К тому моменту Стрелок уже крутил роман с русской, у которой оказался такой бурный темперамент, что он поскорее сделал ноги, пока она не узнала, где он живет. Это, разумеется, привело к тому, что она стала заявляться на Рувини-Гарденс в неурочное время — ходила и выслеживала его по запаху. Он стал осторожничать, парковался на другой улице.
Благодаря разнообразным пассиям Стрелка я неожиданно познакомился с женщинами ближе, чем за всю свою прежнюю жизнь, мать и сестра не в счет. В школе у нас учились только мальчики. Некогда мои помыслы и привязанности были связаны с ними.

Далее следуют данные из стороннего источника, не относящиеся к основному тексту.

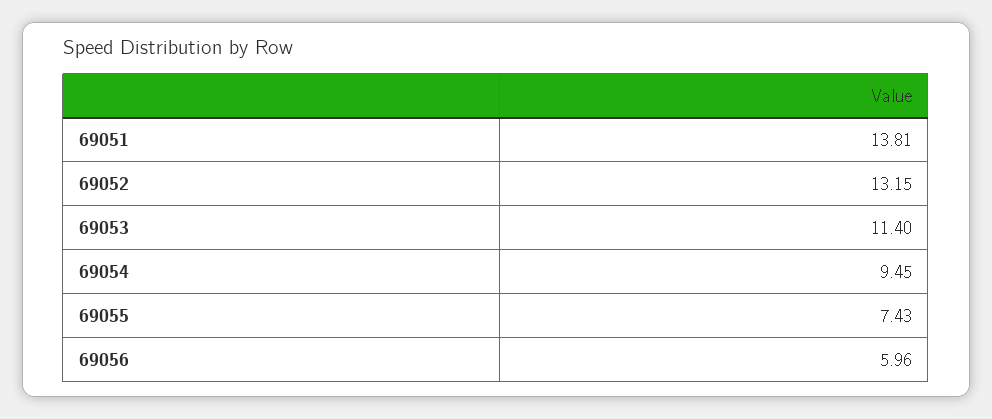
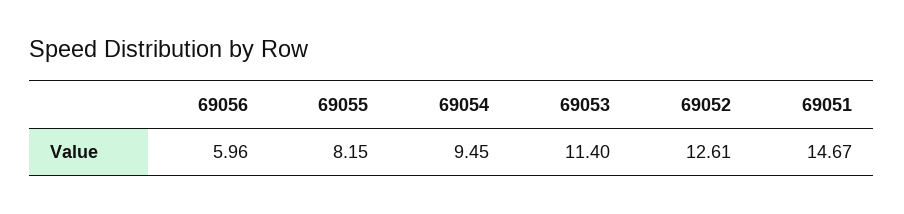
69051: 13.81 -> 14.67
69052: 13.15 -> 12.61
69055: 7.43 -> 8.15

Но легкость, с какой Оливия Лоуренс вела задушевные разговоры, откровенность, с которой она говорила о своих, даже самых заветных желаниях, открыли мне вселенную, ранее мне неизвестную. Отныне меня тянуло к женщинам за пределами моего мирка — не к родственницам и пока что не к возлюбленным. Такого рода привязанности от меня не зависели, они могли оказаться временными и краткими. Они пришли на смену семейному укладу, но позволяли мне оставаться в стороне, что мне вообще, к сожалению, свойственно. Однако мне очень нравилась та правда, которой я набирался от незнакомцев. Даже в те бурные недели, когда Стрелок отверг русскую подружку, я постоянно без надобности крутился по дому, а после школы спешил назад, лишь бы только увидеть, как она с выражением неудовлетворенности входит в гостиную. Я не упускал случая пройти мимо, слегка задев ее руку. Однажды я предложил отвезти ее на собачьи бега в Уайтчепел, якобы чтобы найти там Стрелка, но она отмахнулась — видимо, решила, что я хочу ее спровадить. Она не знала, что на самом деле Стрелок был совсем рядом: отсиживался у меня в комнате и читал комиксы «Бино». В общем, мне открылась волнующая прелесть женского общества.